Walnuts

Everyone knows nuts are good for you, but which ones are the best? Of course that depends… what are you focused on? fiber? low calories? antioxidants? omega-3s? If you’re interested in the heart-health benefits associated with omega-3 fatty acids and antioxidants, then walnuts are standing alone at the top of the leader board.

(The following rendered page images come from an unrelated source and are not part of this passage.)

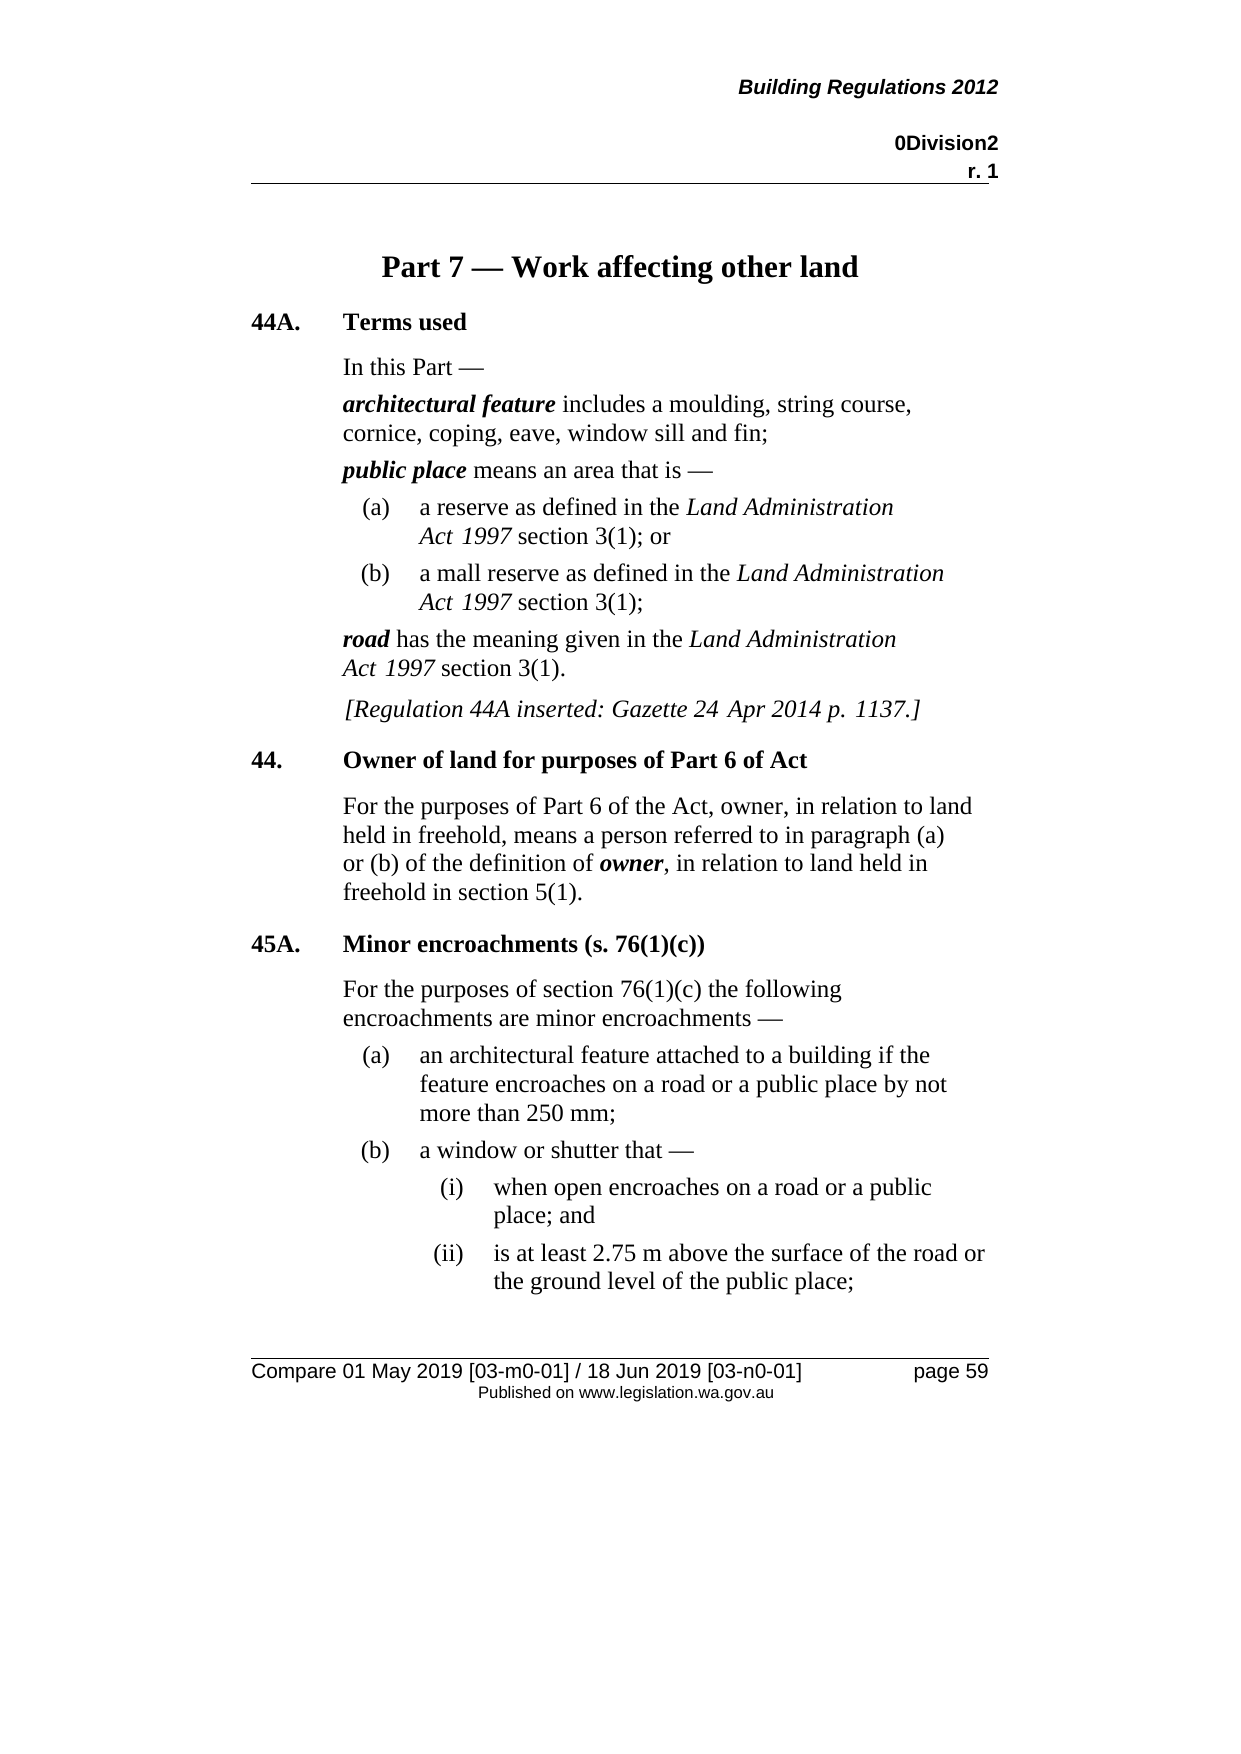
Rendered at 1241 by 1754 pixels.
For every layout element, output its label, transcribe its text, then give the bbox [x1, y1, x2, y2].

subtitle Part 7 — Work affecting other land [251, 248, 989, 284]
text (b) a window or shutter that — [251, 1135, 989, 1163]
text [Regulation 44A inserted: Gazette 24 Apr 2014 p. 1137.] [251, 694, 989, 723]
text public place means an area that is — [251, 455, 989, 484]
text (a) an architectural feature attached to a building if the feature encroaches on a road or a public place by not more than 250 mm; [251, 1040, 989, 1126]
subtitle 44A. Terms used [251, 307, 989, 336]
text architectural feature includes a moulding, string course, cornice, coping, eave, window sill and fin; [251, 389, 989, 447]
text road has the meaning given in the Land Administration Act 1997 section 3(1). [251, 624, 989, 681]
subtitle 45A. Minor encroachments (s. 76(1)(c)) [251, 929, 989, 958]
text (ii) is at least 2.75 m above the surface of the road or the ground level of the public place; [251, 1238, 989, 1295]
subtitle 44. Owner of land for purposes of Part 6 of Act [251, 746, 989, 774]
text (b) a mall reserve as defined in the Land Administration Act 1997 section 3(1); [251, 558, 989, 616]
text In this Part — [251, 352, 989, 381]
text For the purposes of section 76(1)(c) the following encroachments are minor encroachments — [251, 974, 989, 1032]
text (i) when open encroaches on a road or a public place; and [251, 1172, 989, 1229]
text (a) a reserve as defined in the Land Administration Act 1997 section 3(1); or [251, 492, 989, 550]
text For the purposes of Part 6 of the Act, owner, in relation to land held in freehold, means a person referred to in paragraph (a) or (b) of the definition of owner, in relation to land held in freehold in section 5(1). [251, 791, 989, 906]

  • Omega 3-Fatty acids: Walnuts are the only nut that contain a significant amount of alpha-linolenic acid (ALA), the plant-based source of omega-3 fatty acids. Alpha-linolenic acid has a number of heart-healthy benefits, including a reduction in the risk of sudden death from dangerous abnormal heart rhythms and reduced inflammation.
  • Reduced Cholesterol: Walnuts have a beneficial effect on cholesterol levels and C-reactive protein (CRP), an inflammation marker that is strongly associated with atherosclerosis and heart disease. Both the linoleic acid diet and the alpha-linolenic acid diet are high in polyunsaturated fats. Substituting dietary saturated fats with these good polyunsaturated fats lowers “bad” LDL cholesterol.
  • Antioxidants: Antioxidants help protect the body from certain chronic diseases of aging, due to their ability to control free radicals. In a study testing 1113 different foods for antioxidant levels, walnuts rank second only to blackberries in terms of antioxidant content.

 Nutrition in One Ounce of Walnuts

How do I get my walnuts? I often pack a lunch with my favorite salad: romaine lettuce, dried cranberries, crumbled feta cheese, cherry tomatoes, walnuts and balsamic vinaigrette.

Other ways to eat walnuts: pre-portion nuts into single servings for snacks, include walnuts in baked goodies, or top yogurt or oatmeal with walnuts.